=== WHAT TO PRODUCE ===
Count the lines in the data below that contain the string "soma" with matching case, and give only that number.

[[ TASK INPUT open ]]

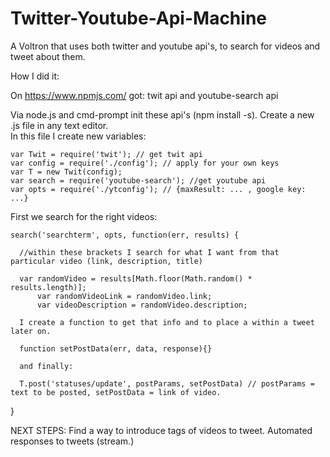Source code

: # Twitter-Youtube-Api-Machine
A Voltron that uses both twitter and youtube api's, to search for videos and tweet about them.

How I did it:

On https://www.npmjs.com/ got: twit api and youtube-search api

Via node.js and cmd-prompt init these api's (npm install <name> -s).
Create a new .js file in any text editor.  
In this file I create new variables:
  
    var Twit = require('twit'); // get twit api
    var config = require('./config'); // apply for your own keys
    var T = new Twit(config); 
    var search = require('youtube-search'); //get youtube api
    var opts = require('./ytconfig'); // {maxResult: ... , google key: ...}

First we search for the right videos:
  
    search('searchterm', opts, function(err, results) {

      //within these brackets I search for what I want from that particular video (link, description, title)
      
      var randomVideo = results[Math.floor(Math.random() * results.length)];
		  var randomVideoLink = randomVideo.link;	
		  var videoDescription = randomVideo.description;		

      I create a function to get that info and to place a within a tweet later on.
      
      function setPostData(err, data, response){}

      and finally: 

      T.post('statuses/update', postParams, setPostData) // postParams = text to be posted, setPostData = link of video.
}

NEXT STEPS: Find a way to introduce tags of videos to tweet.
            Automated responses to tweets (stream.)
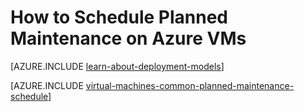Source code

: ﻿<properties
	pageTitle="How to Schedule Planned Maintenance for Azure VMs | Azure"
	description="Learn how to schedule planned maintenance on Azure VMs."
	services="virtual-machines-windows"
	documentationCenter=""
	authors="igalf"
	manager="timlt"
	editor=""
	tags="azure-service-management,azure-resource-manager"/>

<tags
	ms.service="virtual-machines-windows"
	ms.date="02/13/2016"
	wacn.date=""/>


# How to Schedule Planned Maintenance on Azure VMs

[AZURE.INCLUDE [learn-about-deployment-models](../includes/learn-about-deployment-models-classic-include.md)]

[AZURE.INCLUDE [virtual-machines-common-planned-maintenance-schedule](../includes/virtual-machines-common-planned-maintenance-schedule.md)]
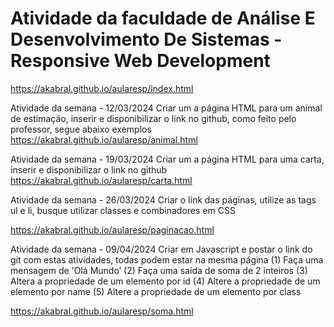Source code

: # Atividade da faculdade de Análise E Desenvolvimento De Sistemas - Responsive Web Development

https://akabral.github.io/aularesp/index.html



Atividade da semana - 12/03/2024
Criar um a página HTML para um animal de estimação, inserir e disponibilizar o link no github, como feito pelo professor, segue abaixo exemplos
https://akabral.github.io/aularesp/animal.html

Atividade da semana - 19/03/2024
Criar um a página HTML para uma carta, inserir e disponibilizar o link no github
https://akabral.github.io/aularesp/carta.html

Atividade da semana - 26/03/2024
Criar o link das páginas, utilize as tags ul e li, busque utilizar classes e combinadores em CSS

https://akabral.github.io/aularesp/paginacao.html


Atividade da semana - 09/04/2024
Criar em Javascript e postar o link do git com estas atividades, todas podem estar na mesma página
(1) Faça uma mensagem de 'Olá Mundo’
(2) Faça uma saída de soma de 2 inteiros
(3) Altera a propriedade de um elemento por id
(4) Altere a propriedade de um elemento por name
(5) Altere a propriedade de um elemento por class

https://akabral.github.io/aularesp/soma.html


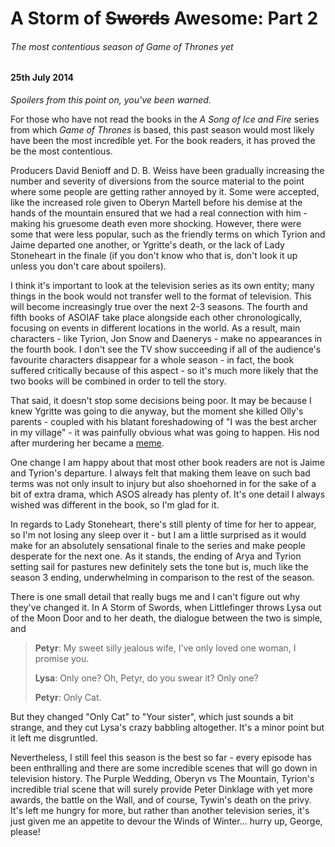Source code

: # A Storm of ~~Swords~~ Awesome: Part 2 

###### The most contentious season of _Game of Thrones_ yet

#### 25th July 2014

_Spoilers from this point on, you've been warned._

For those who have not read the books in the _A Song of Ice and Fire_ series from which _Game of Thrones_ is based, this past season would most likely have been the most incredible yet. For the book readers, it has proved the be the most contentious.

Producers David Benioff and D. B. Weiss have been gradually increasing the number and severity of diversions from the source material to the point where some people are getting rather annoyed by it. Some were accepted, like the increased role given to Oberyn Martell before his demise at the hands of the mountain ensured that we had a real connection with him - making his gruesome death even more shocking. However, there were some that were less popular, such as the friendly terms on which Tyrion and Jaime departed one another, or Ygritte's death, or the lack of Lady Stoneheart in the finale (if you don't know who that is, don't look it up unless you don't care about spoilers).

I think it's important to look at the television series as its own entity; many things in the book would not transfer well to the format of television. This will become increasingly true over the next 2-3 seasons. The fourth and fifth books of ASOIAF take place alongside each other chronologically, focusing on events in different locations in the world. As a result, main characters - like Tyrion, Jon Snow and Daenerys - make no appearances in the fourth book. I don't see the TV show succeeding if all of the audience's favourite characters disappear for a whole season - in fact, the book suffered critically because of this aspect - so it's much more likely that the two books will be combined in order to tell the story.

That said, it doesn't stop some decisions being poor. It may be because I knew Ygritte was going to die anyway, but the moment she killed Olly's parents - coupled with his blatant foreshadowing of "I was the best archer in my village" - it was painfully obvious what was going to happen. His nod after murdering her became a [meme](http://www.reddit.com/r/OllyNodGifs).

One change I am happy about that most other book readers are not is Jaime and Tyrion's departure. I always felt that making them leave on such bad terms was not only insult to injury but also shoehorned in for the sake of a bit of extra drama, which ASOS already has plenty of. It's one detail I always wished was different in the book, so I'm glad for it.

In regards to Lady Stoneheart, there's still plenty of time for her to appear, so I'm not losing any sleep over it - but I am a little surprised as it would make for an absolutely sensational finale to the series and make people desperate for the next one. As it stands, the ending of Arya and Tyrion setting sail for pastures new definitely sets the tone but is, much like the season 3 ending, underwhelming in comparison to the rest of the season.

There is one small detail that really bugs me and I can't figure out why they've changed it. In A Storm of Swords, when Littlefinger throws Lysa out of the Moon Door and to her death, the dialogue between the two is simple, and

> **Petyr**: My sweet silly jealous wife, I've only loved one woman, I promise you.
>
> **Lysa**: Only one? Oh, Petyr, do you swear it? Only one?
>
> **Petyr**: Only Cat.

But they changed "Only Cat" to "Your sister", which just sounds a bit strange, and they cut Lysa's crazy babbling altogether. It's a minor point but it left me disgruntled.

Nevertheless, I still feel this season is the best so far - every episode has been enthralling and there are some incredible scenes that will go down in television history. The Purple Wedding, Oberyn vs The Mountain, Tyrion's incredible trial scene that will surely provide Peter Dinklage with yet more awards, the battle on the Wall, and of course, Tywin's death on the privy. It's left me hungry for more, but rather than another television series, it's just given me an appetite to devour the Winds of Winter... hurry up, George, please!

[[ TASK INPUT closed ]]

=== RESPONSE ===
2